Discovery & Learning 2011

Page 6

Discovery and Learning 2011

Swansea Bay: Trackways to the past by Andrew Sherman

LEFT: An archaeologist cuts a lonely figure between high and low water on Swansea Bay. During the Bronze Age the area would have looked vastly different to what it does today.

In prehistory Swansea Bay would have looked significantly different from how it does today. The sea level was lower, so it was further out. We think that from time to time areas of dunes developed between the hinterland and the sea and prevented the local rivers draining freely into the sea. This created a large area of boggy marshland behind them, like today at Jersey Marine and Oxwich. Then conditions would change as deposits of clay or sand replaced the marsh.

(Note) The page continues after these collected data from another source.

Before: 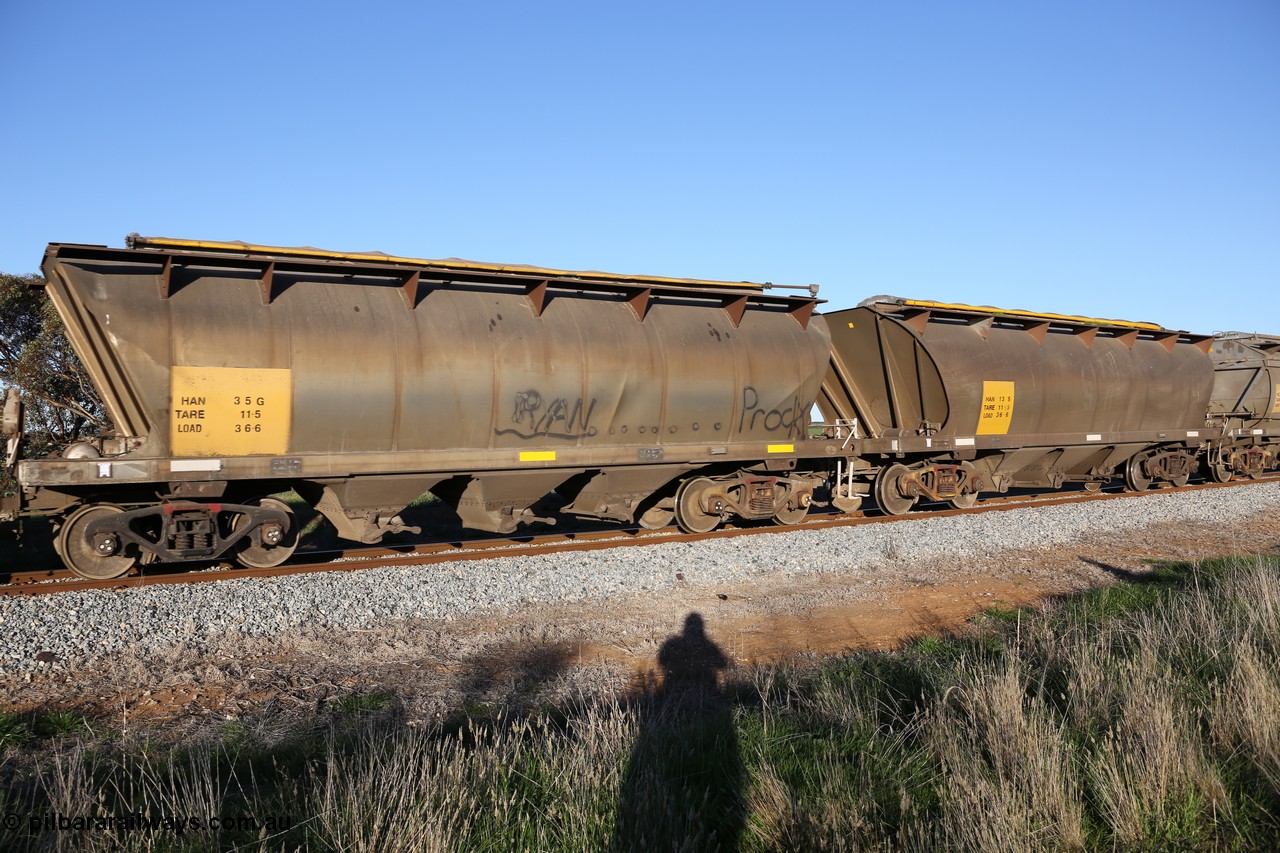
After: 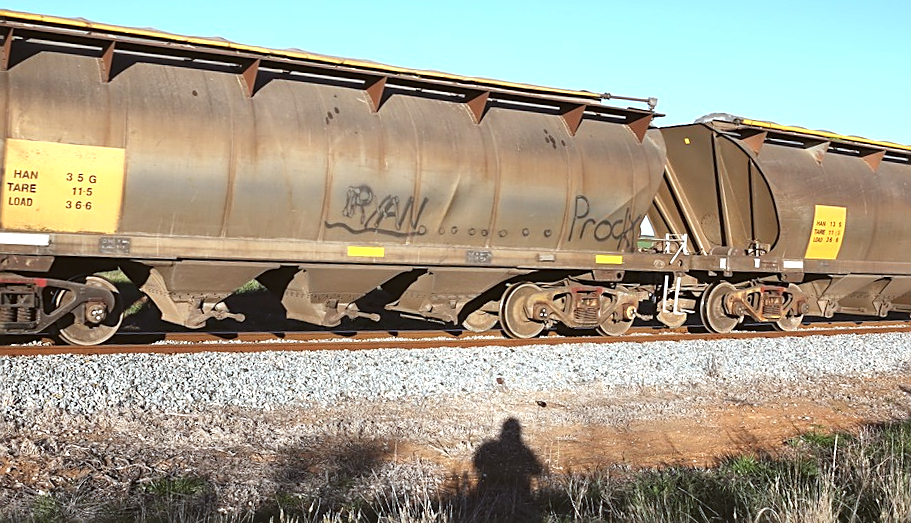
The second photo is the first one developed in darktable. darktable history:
color correction: highlights a* -3.69, highlights b* -6.23, shadows a* 3.27, shadows b* 5.31
exposure: black level correction -0.005, exposure 0.614 EV, compensate highlight preservation false
sharpen: on, module defaults
local contrast: highlights 106%, shadows 101%, detail 120%, midtone range 0.2
crop and rotate: angle -3.66°, left 9.873%, top 20.741%, right 12.253%, bottom 12.137%
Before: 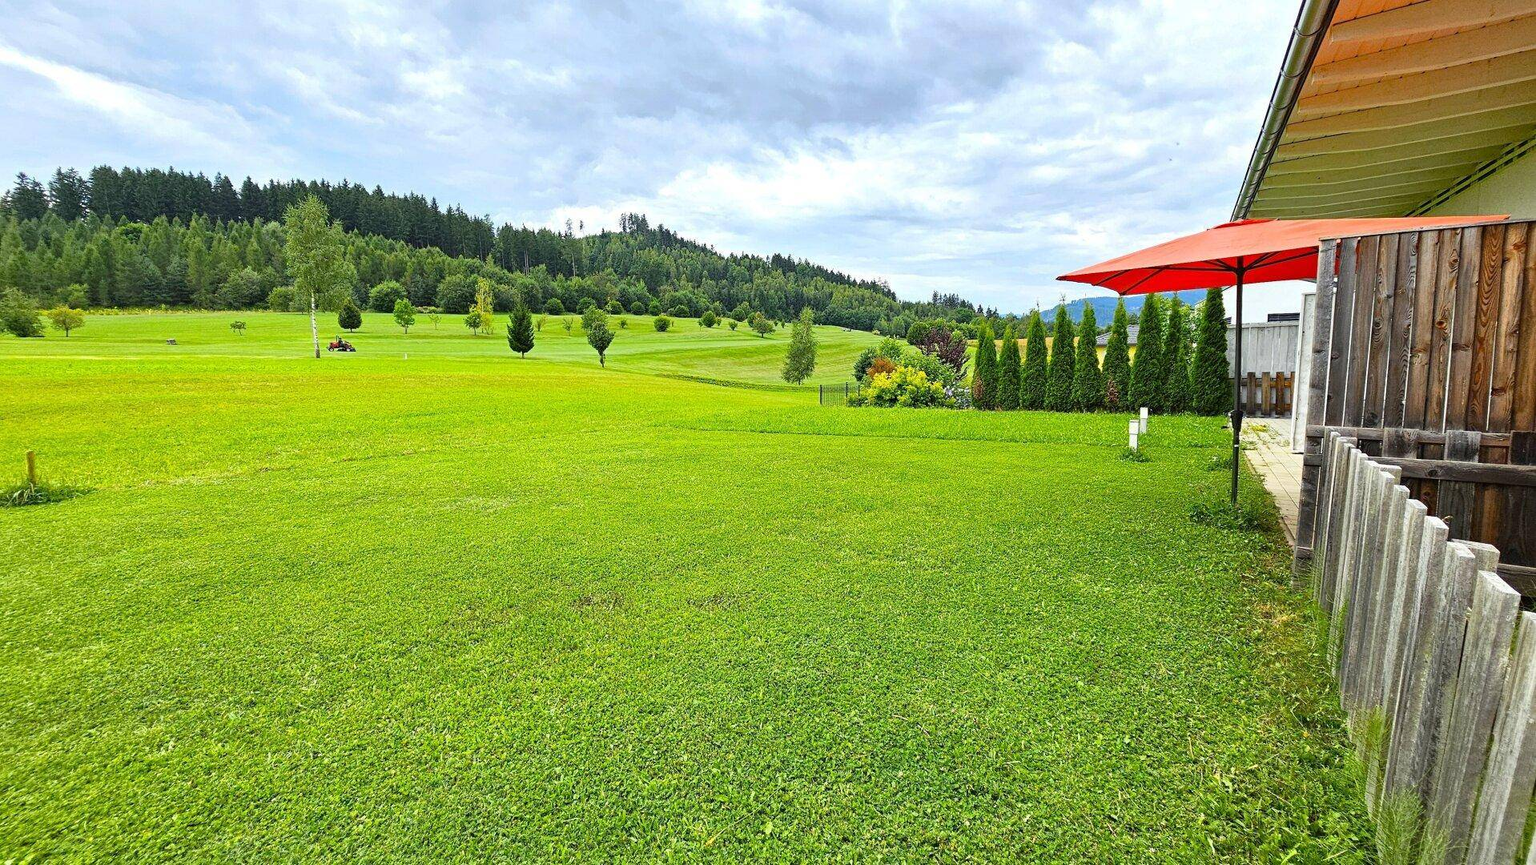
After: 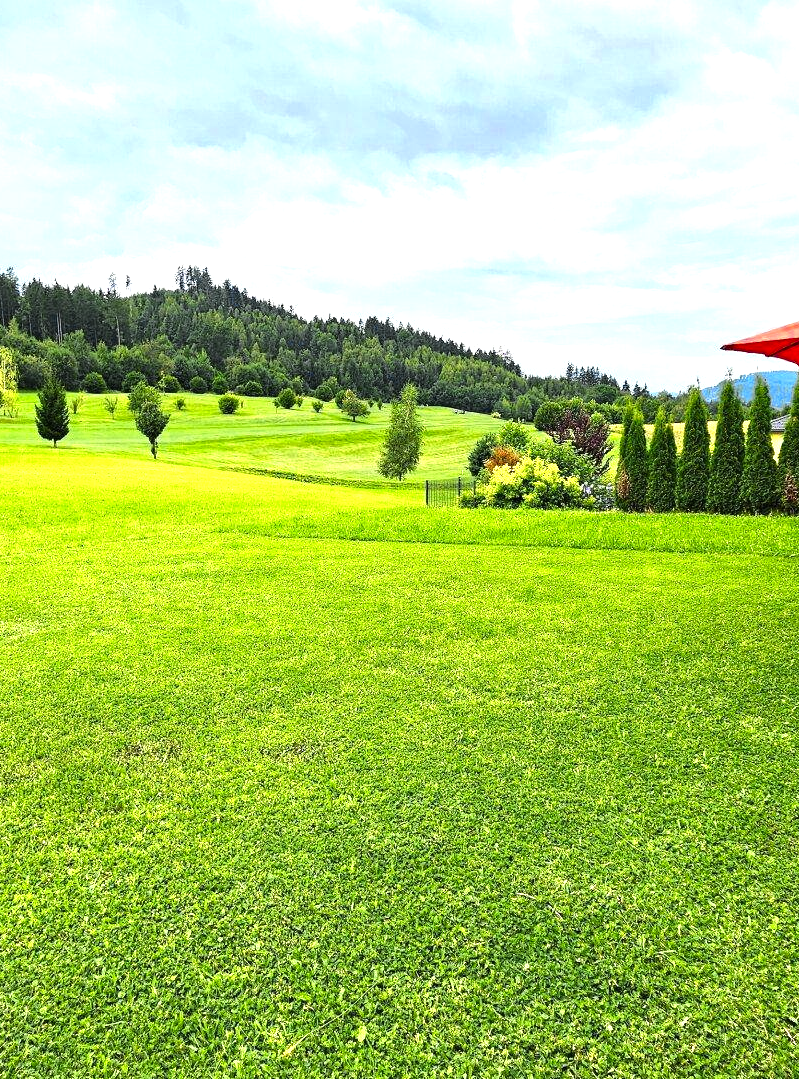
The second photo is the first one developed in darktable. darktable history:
tone equalizer: -8 EV -0.417 EV, -7 EV -0.389 EV, -6 EV -0.333 EV, -5 EV -0.222 EV, -3 EV 0.222 EV, -2 EV 0.333 EV, -1 EV 0.389 EV, +0 EV 0.417 EV, edges refinement/feathering 500, mask exposure compensation -1.57 EV, preserve details no
color zones: curves: ch0 [(0.004, 0.305) (0.261, 0.623) (0.389, 0.399) (0.708, 0.571) (0.947, 0.34)]; ch1 [(0.025, 0.645) (0.229, 0.584) (0.326, 0.551) (0.484, 0.262) (0.757, 0.643)]
crop: left 31.229%, right 27.105%
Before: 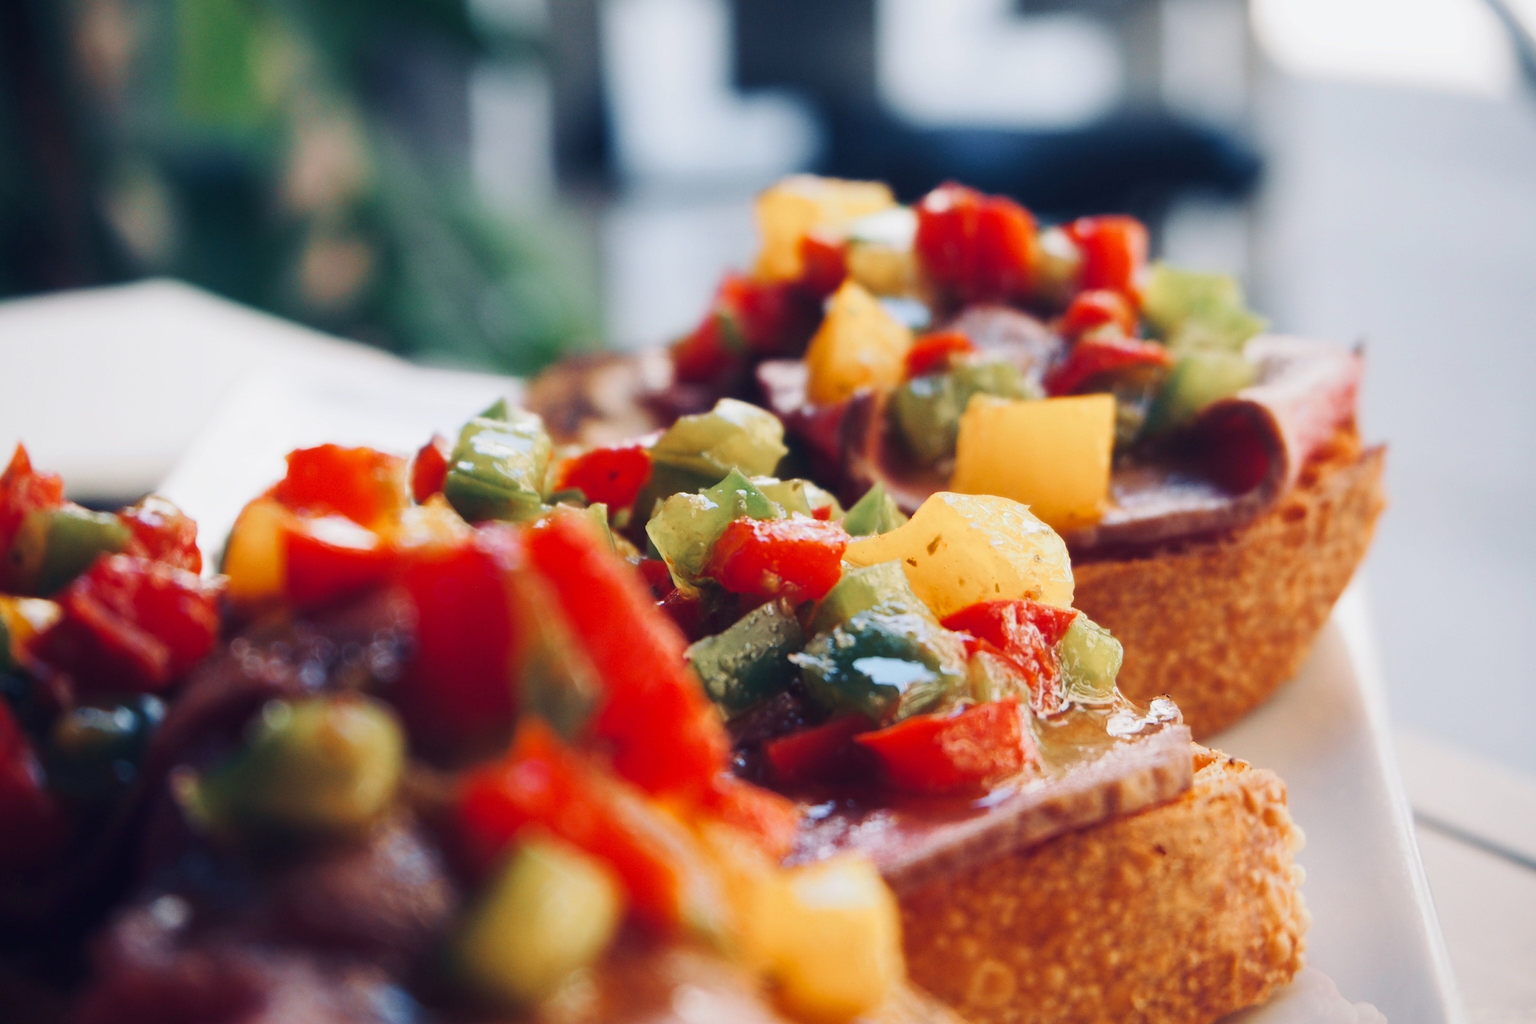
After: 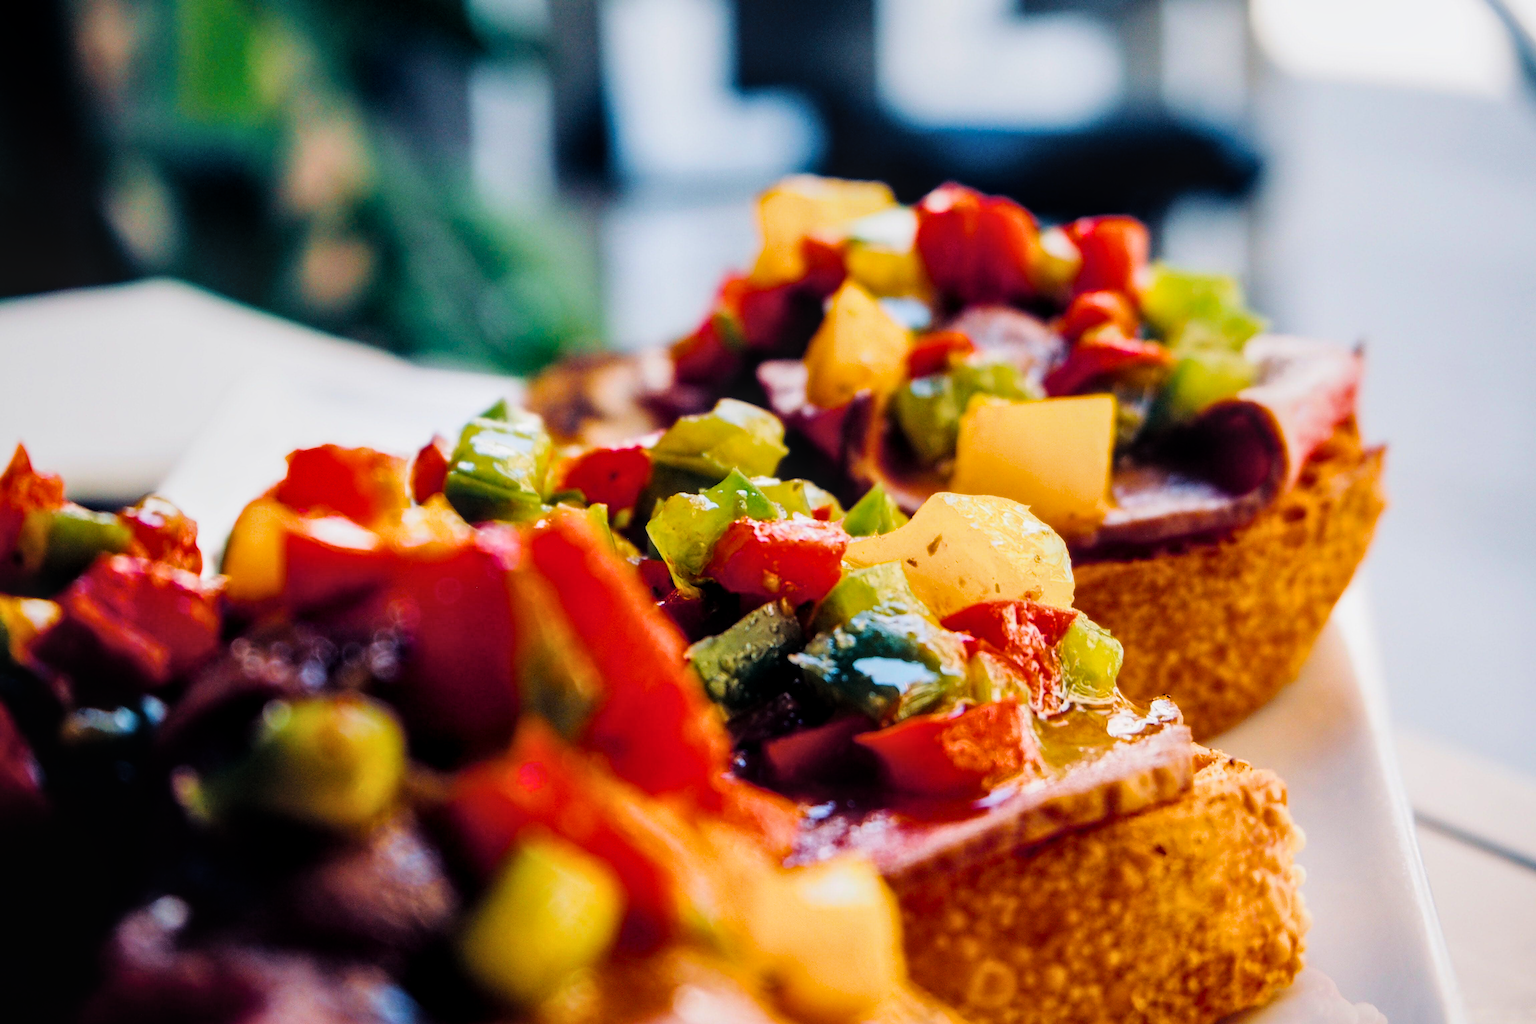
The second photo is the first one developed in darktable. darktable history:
filmic rgb: black relative exposure -5.06 EV, white relative exposure 3.18 EV, hardness 3.48, contrast 1.203, highlights saturation mix -48.68%
shadows and highlights: shadows 25.85, highlights -23.29
color balance rgb: linear chroma grading › global chroma 15.575%, perceptual saturation grading › global saturation 29.952%, global vibrance 30.265%, contrast 9.577%
local contrast: on, module defaults
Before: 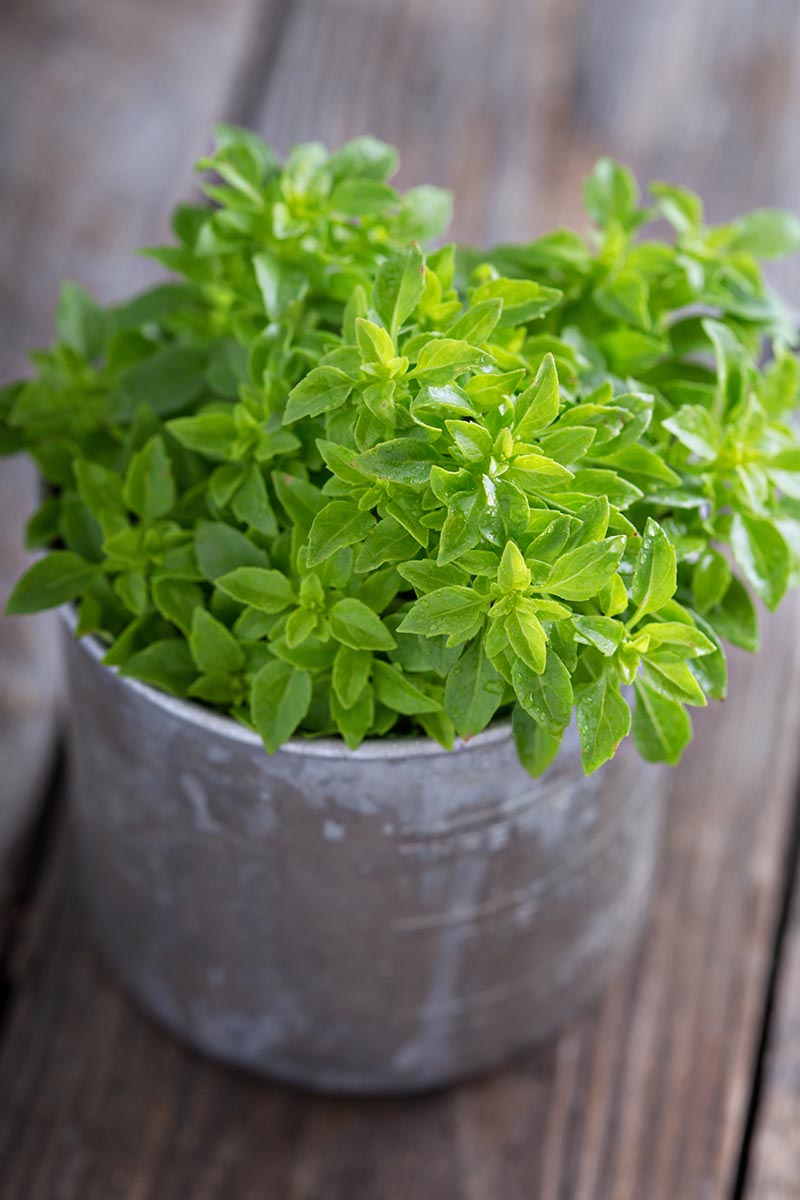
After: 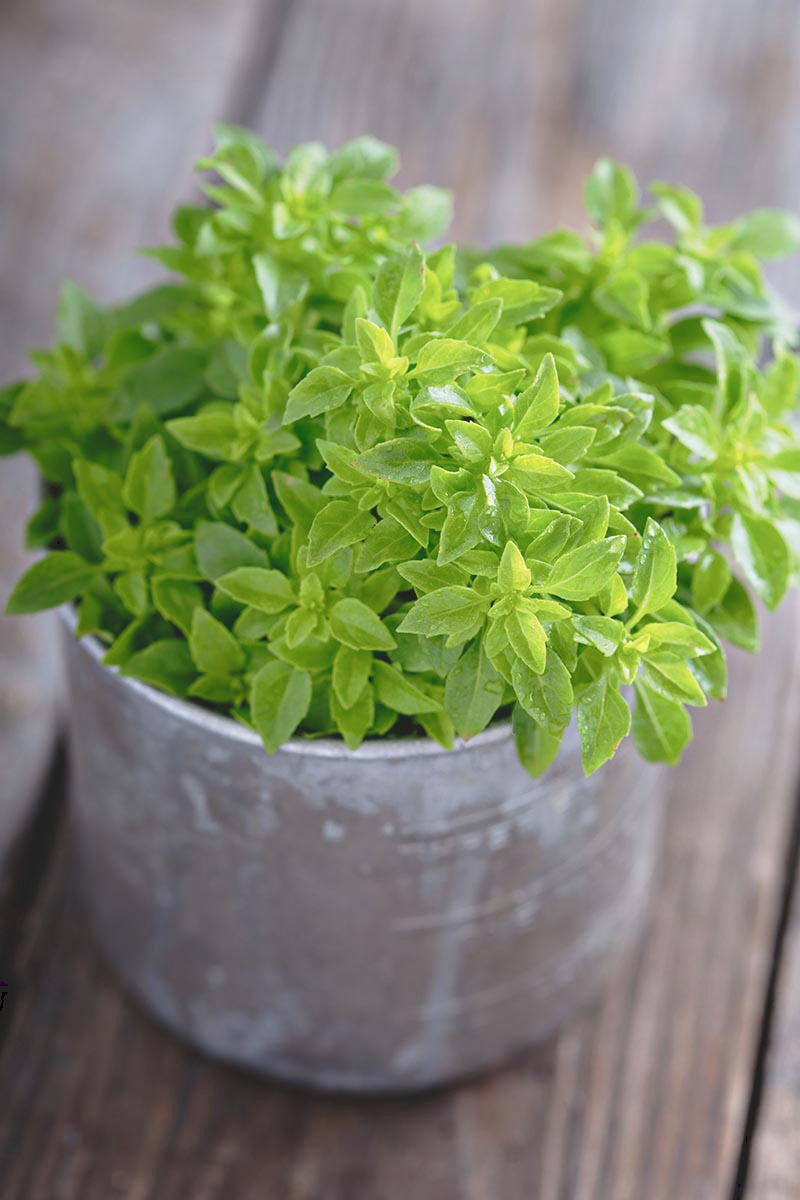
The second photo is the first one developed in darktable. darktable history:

These changing environments survive in the present as layers of peat, some with fossilised trees, separated by layers of sand and clay. As the sea erodes these deposits, a series of peat shelves is created, which can be found on the beach at Oystermouth, Blackpill, Brynmill, Margam and Kenfig. When there was marshland, it would have been a good place for fishing and wildfowling, and a series of hoof prints preserved in the Kenfig peatshelf suggests that the area may have been used to graze cattle. LEFT: Fossilised tree remains at Swansea Bay.

ABOVE: Cattle hoof print from Kenfig peat shelf.